You’d be hard pressed to find any woman in the arts (theatre, film, poetry, music, etc) who hasn’t experienced some type of harassment from the Powers That Be. More often than not, those powers are men who exert control over our careers. And behind those men are the people who prop them up through sins of commission and omission, because that is the way it has always been.
I experienced patterns of abuse (some more overt, some less so) for years before I decided to shift my focus to writing and directing films. In that medium, I believed, at least I would have the power to create on my own terms. And yet, here we are. In the days since the Weinstein profile dropped more women have stepped forward. Some men have made statements noting their disgust. Hollywood is shook and full of rage. But I can’t help but wonder why.
We work in a system that barely employs women, let alone believes them when they speak up about injustices. The overwhelming majority of stories greenlit today are told through a male lens and portray women as one dimensional sexual objects. On screen, middle-aged men are still paired up as love interests with young women in their 20s. When the idea of speaking up could mean your career is dead before it even has a chance to breathe, why are people so shocked?
Yes, Harvey Weinstein is a monster, but monsters don’t come out of nowhere. They are fed and revered and, worst of all, protected. With Weinstein, it feels like Groundhog Day. Bill Cosby, Woody Allen, Roman Polanski —these predators aren’t created in a vacuum. The industry as a whole has been complicit and we’ve failed to build spaces with walls strong enough to keep out predators.
While I wish I could say that it’s just a symptom of Hollywood, we all know that’s not true. Women all over, no matter their professions, are consistently put into positions where they are forced to endure insufferable behavior from men with god complexes. Why should women have to choose between harassment and creativity? Why do we have to tip-toe around progressing in our careers and fielding off sexual advances? And, more importantly, why aren’t our male colleagues speaking up at the first sign of this type of misconduct?
I love the theatre and I love film. I love the stories we get to tell and the multitude of ways we get to tell them. What I cannot stand for are the systems in place behind the scenes that sully those stories. That corrupt and damage the people trying to tell them. When news of Weinstein broke, I didn’t know if my story was “bad” enough to speak out. I didn’t know if saying anything now, especially as a Black woman at the beginning of my career, would label me as difficult. I wasn’t sure if it was worth the possible blowback. Ultimately, I decided that it was.
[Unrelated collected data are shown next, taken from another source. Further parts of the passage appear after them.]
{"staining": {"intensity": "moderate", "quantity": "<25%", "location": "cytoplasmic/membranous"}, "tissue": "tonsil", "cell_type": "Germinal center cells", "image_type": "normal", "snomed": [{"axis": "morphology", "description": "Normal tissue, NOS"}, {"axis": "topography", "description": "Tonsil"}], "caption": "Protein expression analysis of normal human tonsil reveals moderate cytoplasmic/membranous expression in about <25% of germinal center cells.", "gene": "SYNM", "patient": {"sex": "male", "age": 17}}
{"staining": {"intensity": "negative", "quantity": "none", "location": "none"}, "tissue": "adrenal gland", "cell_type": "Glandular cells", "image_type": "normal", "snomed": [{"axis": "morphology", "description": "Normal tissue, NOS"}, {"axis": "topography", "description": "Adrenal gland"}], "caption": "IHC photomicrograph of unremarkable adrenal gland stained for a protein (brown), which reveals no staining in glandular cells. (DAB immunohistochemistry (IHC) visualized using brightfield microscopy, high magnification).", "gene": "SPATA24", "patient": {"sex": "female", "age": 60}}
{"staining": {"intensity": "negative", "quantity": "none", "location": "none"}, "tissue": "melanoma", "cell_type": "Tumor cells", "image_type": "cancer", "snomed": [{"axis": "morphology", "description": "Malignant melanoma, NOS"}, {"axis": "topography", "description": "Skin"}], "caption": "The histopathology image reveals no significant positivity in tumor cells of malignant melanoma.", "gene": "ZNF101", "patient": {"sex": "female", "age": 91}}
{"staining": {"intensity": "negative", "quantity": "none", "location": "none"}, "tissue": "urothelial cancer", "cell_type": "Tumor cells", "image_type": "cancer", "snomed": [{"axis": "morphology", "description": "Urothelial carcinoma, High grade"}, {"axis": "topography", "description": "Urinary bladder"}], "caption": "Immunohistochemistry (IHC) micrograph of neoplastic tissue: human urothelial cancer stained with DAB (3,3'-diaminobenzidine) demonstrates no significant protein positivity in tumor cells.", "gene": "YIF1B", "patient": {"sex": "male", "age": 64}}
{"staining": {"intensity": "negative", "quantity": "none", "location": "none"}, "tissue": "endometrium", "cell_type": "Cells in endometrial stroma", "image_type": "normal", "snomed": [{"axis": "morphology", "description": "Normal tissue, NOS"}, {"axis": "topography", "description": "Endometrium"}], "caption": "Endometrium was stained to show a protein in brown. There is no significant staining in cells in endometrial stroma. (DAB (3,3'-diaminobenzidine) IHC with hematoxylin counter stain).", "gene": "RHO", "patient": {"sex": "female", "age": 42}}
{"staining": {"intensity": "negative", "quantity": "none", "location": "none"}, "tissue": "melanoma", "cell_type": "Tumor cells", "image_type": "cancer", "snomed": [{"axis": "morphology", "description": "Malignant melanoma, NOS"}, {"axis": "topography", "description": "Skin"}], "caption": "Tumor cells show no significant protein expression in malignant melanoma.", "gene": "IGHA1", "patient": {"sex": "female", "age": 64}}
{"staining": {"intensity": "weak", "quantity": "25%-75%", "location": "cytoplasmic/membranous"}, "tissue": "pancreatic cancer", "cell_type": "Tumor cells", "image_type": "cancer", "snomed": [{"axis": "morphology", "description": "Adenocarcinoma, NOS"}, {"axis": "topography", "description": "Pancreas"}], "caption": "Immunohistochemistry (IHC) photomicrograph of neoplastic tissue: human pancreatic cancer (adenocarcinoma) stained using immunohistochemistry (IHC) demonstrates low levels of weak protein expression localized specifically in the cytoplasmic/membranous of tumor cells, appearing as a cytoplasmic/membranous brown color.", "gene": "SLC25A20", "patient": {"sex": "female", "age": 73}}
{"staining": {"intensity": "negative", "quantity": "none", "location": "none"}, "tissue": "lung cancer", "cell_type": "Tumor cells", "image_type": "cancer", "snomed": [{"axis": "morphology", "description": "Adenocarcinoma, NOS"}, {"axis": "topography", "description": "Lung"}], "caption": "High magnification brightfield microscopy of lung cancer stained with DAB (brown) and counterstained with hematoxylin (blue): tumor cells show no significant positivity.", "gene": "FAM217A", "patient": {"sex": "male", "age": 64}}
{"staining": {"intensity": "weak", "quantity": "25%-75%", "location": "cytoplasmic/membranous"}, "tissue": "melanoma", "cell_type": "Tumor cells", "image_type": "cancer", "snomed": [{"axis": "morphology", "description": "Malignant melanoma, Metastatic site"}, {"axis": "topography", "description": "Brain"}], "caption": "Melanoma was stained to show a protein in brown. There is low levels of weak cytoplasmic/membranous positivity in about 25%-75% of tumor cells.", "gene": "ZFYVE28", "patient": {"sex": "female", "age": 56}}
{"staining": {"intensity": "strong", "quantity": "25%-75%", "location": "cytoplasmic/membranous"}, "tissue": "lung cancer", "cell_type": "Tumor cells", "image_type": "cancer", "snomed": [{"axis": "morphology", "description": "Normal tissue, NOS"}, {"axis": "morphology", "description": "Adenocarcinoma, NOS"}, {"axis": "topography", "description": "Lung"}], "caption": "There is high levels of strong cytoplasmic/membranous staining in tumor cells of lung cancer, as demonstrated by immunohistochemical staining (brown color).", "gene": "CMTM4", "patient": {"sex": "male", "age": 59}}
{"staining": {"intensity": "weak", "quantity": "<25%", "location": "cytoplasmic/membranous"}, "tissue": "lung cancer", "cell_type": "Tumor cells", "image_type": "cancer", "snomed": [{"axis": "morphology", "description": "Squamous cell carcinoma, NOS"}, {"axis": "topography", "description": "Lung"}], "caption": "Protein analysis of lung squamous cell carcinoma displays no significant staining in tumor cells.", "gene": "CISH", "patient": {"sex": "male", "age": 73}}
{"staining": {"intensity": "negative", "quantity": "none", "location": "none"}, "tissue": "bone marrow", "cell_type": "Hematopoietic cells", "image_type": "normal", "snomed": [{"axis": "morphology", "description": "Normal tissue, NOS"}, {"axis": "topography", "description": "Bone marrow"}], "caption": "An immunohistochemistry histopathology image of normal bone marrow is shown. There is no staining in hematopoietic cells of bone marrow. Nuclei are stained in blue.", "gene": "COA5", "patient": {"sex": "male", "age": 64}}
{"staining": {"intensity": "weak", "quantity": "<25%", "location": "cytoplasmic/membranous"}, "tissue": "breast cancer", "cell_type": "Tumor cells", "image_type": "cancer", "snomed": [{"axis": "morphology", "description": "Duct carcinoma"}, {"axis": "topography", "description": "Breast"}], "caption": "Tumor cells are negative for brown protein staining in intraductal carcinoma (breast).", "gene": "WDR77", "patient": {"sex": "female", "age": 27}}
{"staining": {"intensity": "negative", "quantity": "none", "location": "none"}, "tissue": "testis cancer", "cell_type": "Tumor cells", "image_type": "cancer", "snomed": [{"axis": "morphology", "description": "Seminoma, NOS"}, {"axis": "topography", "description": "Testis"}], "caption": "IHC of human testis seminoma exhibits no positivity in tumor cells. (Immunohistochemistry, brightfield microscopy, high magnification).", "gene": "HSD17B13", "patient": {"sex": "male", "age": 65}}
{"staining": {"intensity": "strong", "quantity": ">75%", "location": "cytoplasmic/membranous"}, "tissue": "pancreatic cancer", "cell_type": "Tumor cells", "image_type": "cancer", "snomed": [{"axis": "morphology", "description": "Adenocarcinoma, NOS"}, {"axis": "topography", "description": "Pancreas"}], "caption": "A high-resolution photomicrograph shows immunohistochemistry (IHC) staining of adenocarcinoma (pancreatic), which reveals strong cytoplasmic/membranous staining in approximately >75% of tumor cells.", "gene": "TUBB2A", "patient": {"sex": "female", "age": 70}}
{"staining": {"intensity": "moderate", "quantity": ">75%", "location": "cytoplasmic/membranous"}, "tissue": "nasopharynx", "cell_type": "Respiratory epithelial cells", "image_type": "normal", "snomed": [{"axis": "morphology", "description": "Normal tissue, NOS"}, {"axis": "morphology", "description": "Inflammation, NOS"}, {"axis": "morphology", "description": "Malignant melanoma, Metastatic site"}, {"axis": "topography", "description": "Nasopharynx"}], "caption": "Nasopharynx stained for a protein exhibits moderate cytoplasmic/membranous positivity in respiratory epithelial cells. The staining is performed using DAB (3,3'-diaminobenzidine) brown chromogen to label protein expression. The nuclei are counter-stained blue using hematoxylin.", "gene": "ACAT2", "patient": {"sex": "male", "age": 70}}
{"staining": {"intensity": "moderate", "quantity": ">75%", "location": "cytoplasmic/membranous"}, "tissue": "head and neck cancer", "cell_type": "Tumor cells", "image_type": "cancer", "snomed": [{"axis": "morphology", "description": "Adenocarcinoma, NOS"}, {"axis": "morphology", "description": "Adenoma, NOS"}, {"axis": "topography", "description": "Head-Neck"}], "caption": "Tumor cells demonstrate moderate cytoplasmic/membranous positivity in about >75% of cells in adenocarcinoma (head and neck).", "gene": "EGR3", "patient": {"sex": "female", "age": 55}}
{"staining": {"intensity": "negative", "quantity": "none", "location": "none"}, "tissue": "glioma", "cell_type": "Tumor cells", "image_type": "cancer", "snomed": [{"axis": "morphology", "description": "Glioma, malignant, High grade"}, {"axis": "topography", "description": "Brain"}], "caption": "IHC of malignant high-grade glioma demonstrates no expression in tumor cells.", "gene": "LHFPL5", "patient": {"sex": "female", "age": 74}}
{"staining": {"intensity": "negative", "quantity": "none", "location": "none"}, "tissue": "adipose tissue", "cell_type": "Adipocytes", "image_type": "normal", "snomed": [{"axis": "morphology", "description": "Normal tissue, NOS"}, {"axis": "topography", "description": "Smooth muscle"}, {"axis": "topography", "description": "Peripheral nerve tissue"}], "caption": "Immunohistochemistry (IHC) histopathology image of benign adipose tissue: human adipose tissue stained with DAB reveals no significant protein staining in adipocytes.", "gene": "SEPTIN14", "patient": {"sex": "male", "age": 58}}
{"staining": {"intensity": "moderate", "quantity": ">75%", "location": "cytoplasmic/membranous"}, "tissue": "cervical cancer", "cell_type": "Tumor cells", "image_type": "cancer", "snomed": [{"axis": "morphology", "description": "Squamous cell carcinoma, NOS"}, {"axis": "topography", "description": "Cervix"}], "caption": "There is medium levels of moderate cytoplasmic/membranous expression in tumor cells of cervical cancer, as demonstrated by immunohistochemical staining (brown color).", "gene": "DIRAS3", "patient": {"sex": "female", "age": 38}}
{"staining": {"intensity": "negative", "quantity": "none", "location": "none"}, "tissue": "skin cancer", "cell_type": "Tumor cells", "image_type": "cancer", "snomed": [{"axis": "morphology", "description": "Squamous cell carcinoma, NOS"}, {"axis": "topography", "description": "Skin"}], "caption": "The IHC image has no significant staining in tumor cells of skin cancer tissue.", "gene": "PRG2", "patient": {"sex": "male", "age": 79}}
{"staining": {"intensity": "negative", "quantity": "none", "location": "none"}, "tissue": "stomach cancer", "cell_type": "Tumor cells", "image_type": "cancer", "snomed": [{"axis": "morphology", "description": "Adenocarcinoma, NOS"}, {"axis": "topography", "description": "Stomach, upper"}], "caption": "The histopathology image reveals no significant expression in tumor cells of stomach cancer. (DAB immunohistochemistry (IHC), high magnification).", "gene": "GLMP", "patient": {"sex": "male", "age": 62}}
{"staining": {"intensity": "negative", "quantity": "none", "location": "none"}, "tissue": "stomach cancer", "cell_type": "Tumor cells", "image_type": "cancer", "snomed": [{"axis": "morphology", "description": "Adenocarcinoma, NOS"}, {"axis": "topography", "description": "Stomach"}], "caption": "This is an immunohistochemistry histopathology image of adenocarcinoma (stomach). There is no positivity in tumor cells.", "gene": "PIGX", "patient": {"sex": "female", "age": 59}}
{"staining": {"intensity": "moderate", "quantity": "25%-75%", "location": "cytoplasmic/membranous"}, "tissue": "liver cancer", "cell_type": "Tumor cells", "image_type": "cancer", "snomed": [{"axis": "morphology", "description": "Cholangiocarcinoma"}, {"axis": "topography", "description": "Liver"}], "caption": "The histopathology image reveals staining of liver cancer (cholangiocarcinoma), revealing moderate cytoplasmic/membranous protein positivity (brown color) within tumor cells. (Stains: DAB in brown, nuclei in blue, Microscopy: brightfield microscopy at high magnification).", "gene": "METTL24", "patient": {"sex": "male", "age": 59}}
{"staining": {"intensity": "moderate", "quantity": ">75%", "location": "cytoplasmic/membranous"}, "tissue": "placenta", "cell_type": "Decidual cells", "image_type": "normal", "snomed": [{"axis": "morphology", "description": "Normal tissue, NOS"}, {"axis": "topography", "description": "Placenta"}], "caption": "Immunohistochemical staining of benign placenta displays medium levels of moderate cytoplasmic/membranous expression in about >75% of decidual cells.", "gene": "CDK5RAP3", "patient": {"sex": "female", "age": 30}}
If my goal as an artist, a filmmaker, and a woman is to tell my story, I believe it’s my responsibility to speak up. I believe it’s all of our responsibilities to speak up. The time of protecting men with power because they’re “talented” or “get the job done” needs to be over. The days of abusive behavior being masqueraded as part of the job need to be over.
My hope is that once the dust settles, it’s not back to business as usual. I hope people keep speaking up and I hope, for those with the power to actually make change, finally start to listen and cut that shit out.